La scuola media è considerata l’anello debole del sistema scolastico, da cui l’esigenza di una sua ristrutturazione. Si tratta di un luogo comune, condiviso a tutti i livelli, nonostante la superficialità delle argomentazioni di supporto e l’erroneità della strategia risolutiva.
L’origine del malfunzionamento appare in tutta evidenza leggendo le indicazioni nazionali per la scuola secondaria di primo grado: la noncuranza per le norme.
Ecco alcuni orientamenti diramati dal ministero: il superamento dell’idea di “una coincidenza tra realtà e conoscenza della realtà, tra la natura e le rappresentazioni che ce ne facciamo” deve essere la falsariga delle attività scolastiche e la capacità di costruire modelli il suo obiettivo principale.
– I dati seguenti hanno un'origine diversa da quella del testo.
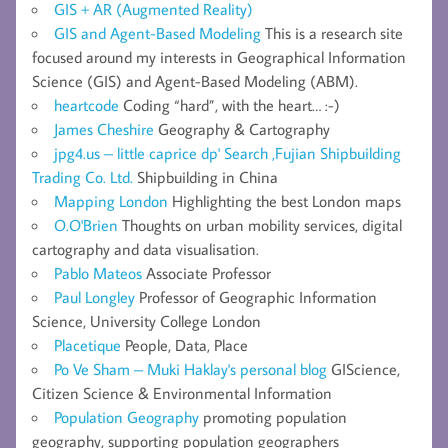
GIS + AR (Augmented Reality)
GIS and Agent-Based Modeling
This is a research site
focused around my interests in Geographical Information
Science (GIS) and Agent-Based Modeling (ABM).
heartcode
Coding “hard”, with the heart… :-)
James Cheshire
Geography & Cartography
jpg4.us – little caprice dp' Search ,Fujian Shipbuilding
Trading Co. Ltd.
Shipbuilding in China
Mapping London
Highlighting the best London maps
O.O'Brien
Thoughts on urban mobility services, digital
cartography and data visualisation.
Pablo Mateos
Associate Professor
Paul Longley
Professor of Geographic Information
Science, University College London
Placetique
People, Data, Place
Po Ve Sham – Muki Haklay's personal blog
GIScience,
Citizen Science & Environmental Information
Population Geography
promoting population
geography, supporting population geographers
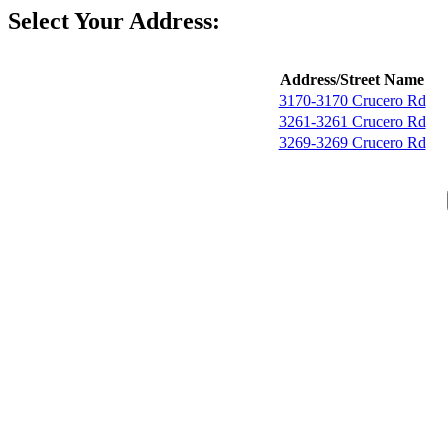
Select Your Address:
Address/Street Name
3170-3170 Crucero Rd
3261-3261 Crucero Rd
3269-3269 Crucero Rd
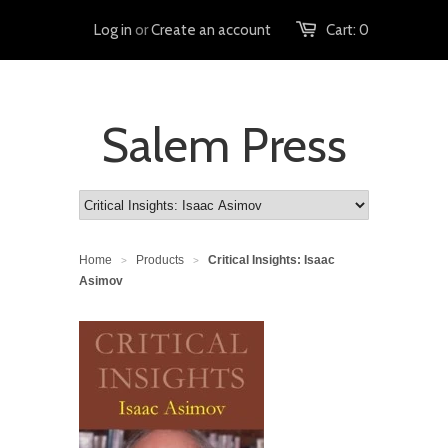
Log in
or
Create an account
Cart:
0
Salem Press
Home
Products
Critical Insights: Isaac
>
>
Asimov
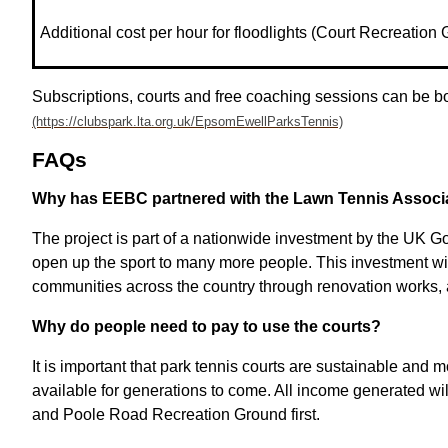
Additional cost per hour for floodlights (Court Recreation
Subscriptions, courts and free coaching sessions can be
FAQs
Why has EEBC partnered with the Lawn Tennis Associa
The project is part of a nationwide investment by the UK G
open up the sport to many more people. This investment will 
communities across the country through renovation works,
Why do people need to pay to use the courts?
It is important that park tennis courts are sustainable and 
available for generations to come. All income generated will
and Poole Road Recreation Ground first.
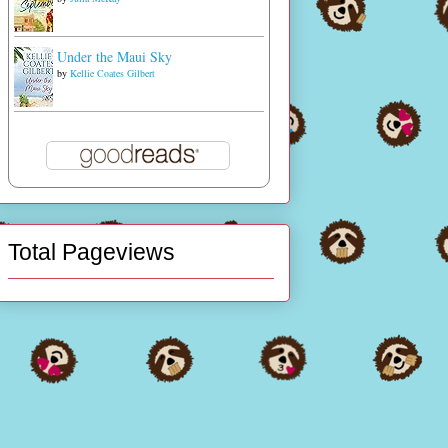
Under the Maui Sky
by
Kellie Coates Gilbert
Total Pageviews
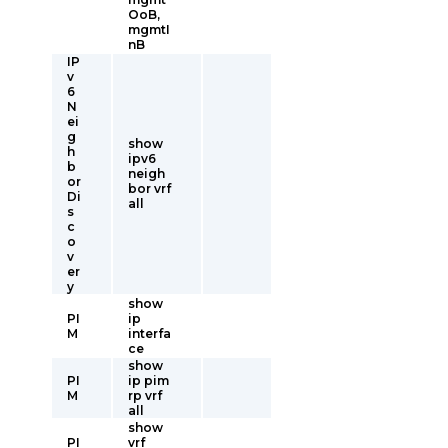
OoB,
mgmtI
nB
IP
v
6
N
ei
g
show
h
ipv6
b
neigh
or
bor vrf
Di
all
s
c
o
v
er
y
show
PI
ip
M
interfa
ce
show
PI
ip pim
M
rp vrf
all
show
PI
vrf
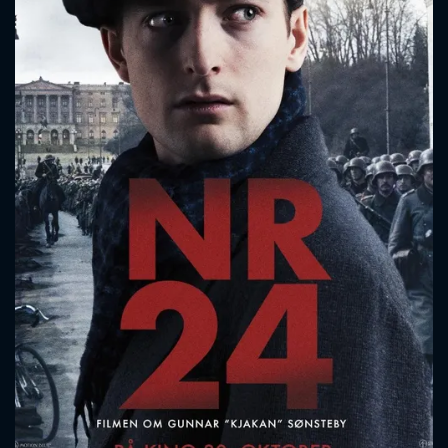
CONTACT US
Please fill all fields.
SUBJECT IS REQUIRED
Message successfully sent. We
will take a look.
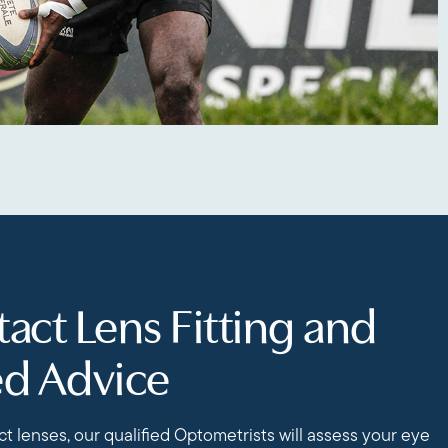
act Lens Fitting and
ed Advice
t lenses, our qualified Optometrists will assess your eye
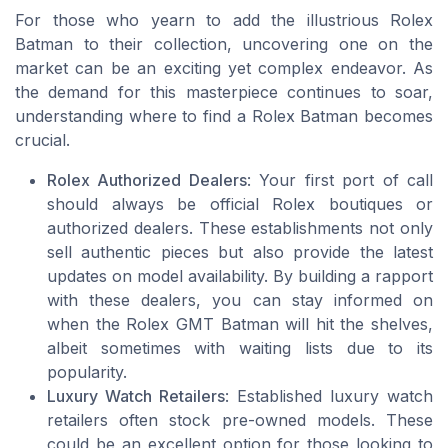
For those who yearn to add the illustrious Rolex
Batman to their collection, uncovering one on the
market can be an exciting yet complex endeavor. As
the demand for this masterpiece continues to soar,
understanding where to find a Rolex Batman becomes
crucial.
Rolex Authorized Dealers
: Your first port of call
should always be official Rolex boutiques or
authorized dealers. These establishments not only
sell authentic pieces but also provide the latest
updates on model availability. By building a rapport
with these dealers, you can stay informed on
when the Rolex GMT Batman will hit the shelves,
albeit sometimes with waiting lists due to its
popularity.
Luxury Watch Retailers
: Established luxury watch
retailers often stock pre-owned models. These
could be an excellent option for those looking to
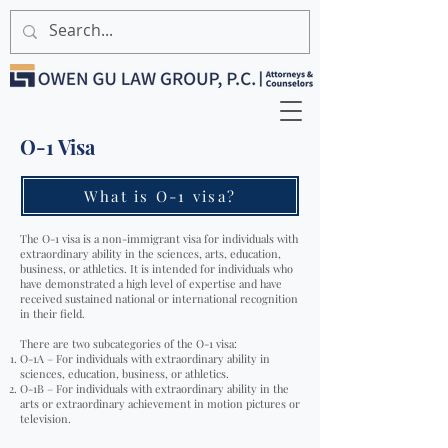
O-1 Visa
What is O-1 visa?
The O-1 visa is a non-immigrant visa for individuals with
extraordinary ability in the sciences, arts, education,
business, or athletics. It is intended for individuals who
have demonstrated a high level of expertise and have
received sustained national or international recognition
in their field.
There are two subcategories of the O-1 visa:
O-1A – For individuals with extraordinary ability in
sciences, education, business, or athletics.
O-1B – For individuals with extraordinary ability in the
arts or extraordinary achievement in motion pictures or
television.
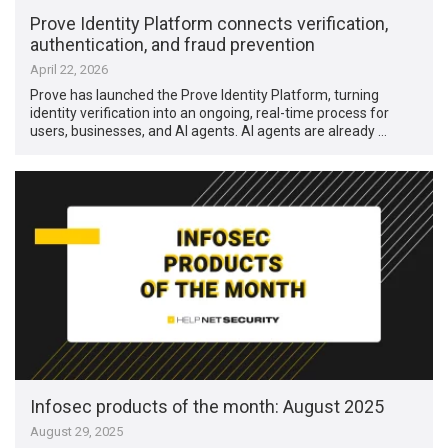
Prove Identity Platform connects verification,
authentication, and fraud prevention
April 22, 2026
Prove has launched the Prove Identity Platform, turning
identity verification into an ongoing, real-time process for
users, businesses, and AI agents. AI agents are already …
Infosec products of the month: August 2025
August 29, 2025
Lo studente deve “scoprire in maniera via via più convincente e raffinata l’incompletezza di qualsiasi rappresentazione della realtà”: un traguardo che unifica tutti gli insegnamenti.
Unitarietà tesa a “evitare la frammentazione e un’impostazione trasmissiva dei saperi, favorendo negli studenti un’articolata organizzazione delle conoscenze, nella prospettiva dell’elaborazione di un sapere sempre meglio integrato e padroneggiato”, “facendo assumere agli studenti un ruolo attivo nel proprio apprendimento e incoraggiandoli alla costruzione di un proprio progetto di vita”.
Quanto trascritto, nonostante la sua parzialità, pone, come chiave di volta, l’organizzazione scolastica. L’efficacia dei processi d’apprendimento è condizionata dalla sua adeguatezza.
L’assetto decisionale, infatti, è essenziale per governare la progettazione educativa. Il legislatore, mezzo secolo fa, inascoltato, ha assegnato ai Collegi dei docenti il compito di “programmare l’azione educativa” e “valutare periodicamente l’andamento complessivo dell’azione didattica per verificarne l’efficacia in rapporto agli orientamenti e agli obiettivi programmati”. Nelle pratiche scolastiche, invece, la “frammentazione e la trasmissione dei saperi” imperano.
“L’assunzione di un ruolo attivo”, inoltre, comporta la valorizzazione della didattica centrata sul problem solving. L’attività di classe deve aver inizio con la proposizione dei tipici problemi disciplinari: gli studenti, ricercandone la soluzione, raffineranno le loro capacità. Il docente illustrerà lo stato dell’arte solo al termine dei laboratori. Si veda in rete ”Laboratorio di matematica: Archimede”.